Intuitively, the more degrees in the polynomial, the better the fit with the data. If the data is in fact drawn from a model with a lower-degree polynomial, the higher-order statistical model fit reduces to a lower one (estimating zero for some parameters). However, choosing a higher-order polynomial is less efficient than a lower-degree polynomial. We can see this in the sampling distribution of the estimates from each polynomial fit across draws of the data in the lower panel of Figure 15.6. On the left, the the one-degree polynomial model exhibits low variability in estimates; the fourth-degree polynomial estimates are much more variable. However, the center of the fourth-order polynomial is much closer to the estimand (vertical red dashed line) than is the one-degree polynomial, which is highly biased. In short, there is a bias-variance tradeoff in the selection of polynomial: you may improve model fit with higher-order polynomials, but this will introduce variability in the estimates.

The second central choice in a regression discontinuity estimator is the bandwidth: how far from the threshold will data be used to fit the model. The choice also amounts to a bias-variance tradeoff: the wider the bandwidth and thus the more data used, the more efficient the estimator is; but the wider the bandwidth, the further from the point at which units are guaranteed to be similar due to the assumption that nothing differs at the limit just above and just below the threshold but the difference in treatment status. In other words, the further away from the threshold, the bigger the differences there are in the potential outcomes from those at the cut-off. With units with very different potential outcomes, the model fit may be biased.

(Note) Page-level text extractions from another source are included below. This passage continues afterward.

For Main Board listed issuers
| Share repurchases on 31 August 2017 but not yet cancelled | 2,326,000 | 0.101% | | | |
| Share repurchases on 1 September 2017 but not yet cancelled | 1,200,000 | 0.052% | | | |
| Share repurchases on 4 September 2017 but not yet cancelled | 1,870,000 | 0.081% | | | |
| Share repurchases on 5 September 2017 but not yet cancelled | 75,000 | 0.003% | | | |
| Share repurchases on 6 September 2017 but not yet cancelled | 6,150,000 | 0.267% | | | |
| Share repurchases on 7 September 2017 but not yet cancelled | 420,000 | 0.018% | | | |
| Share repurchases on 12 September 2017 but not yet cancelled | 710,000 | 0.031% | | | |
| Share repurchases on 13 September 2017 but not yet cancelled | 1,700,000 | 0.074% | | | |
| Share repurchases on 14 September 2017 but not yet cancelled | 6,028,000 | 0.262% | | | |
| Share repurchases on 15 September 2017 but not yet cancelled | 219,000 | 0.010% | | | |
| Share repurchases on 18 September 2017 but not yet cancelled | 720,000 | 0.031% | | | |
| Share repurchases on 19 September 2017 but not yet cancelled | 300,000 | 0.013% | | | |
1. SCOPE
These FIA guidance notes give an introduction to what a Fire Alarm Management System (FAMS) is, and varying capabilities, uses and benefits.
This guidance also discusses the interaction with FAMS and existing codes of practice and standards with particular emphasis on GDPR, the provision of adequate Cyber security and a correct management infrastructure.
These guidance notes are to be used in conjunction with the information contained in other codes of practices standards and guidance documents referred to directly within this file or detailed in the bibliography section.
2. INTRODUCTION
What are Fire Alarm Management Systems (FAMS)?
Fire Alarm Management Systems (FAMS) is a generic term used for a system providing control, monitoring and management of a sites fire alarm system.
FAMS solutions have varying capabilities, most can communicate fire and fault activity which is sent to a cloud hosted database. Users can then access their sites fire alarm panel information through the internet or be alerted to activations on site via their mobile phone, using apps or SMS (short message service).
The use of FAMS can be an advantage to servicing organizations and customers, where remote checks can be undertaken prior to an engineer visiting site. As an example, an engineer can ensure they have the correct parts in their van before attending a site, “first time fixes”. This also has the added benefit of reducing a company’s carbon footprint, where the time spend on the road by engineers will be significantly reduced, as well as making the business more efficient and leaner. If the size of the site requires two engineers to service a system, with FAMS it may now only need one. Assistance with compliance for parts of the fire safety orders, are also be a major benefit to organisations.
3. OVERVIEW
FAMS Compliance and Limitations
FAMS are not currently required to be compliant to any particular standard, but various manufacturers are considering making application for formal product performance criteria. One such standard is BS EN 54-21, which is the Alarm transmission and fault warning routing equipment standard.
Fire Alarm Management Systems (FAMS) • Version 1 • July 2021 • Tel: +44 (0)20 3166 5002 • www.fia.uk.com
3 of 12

We illustrate in Figure 15.7 this tradeoff in bandwidth selection for a one-degree polynomial (linear interaction). We see the bias-variance tradeoff directly: the bias increases the wider the bandwidth and the more we are relying on data further from the threshold whereas the variance (here, the standard deviation of the estimates) is decreasing the more data we add by widening the bandwidth.

### Exercises

1. point out that higher order polynomial regression specifications lead to extreme regression weights. One approach to obtaining better estimates is to select a bandwidth, $$h$$, around the cutoff, and run a linear regression. Declare a sampling procedure that subsets the data to a bandwidth around the threshold, as well as a first order linear regression specification, and analyze how the power, bias, RMSE, and coverage of the design vary as a function of the bandwidth.

2. The rdrobust estimator in the rdrobust package implements a local polynomial estimator that automatically selects a bandwidth for the RD analysis and bias-corrected confidence intervals. Declare another estimator using the rdrobust function and add it to the design. How does the coverage and bias of this estimator compare to the regression approaches declared above?

3. Reduce the number of polynomial terms of the treatment() and control() functions and assess how the bias of the design changes as the potential outcomes become increasingly linear as a function of the running variable.

4. Redefine the population function so that units with higher potential outcome are more likely to locate just above the cutoff than below it. Assess whether and how this affects the bias of the design.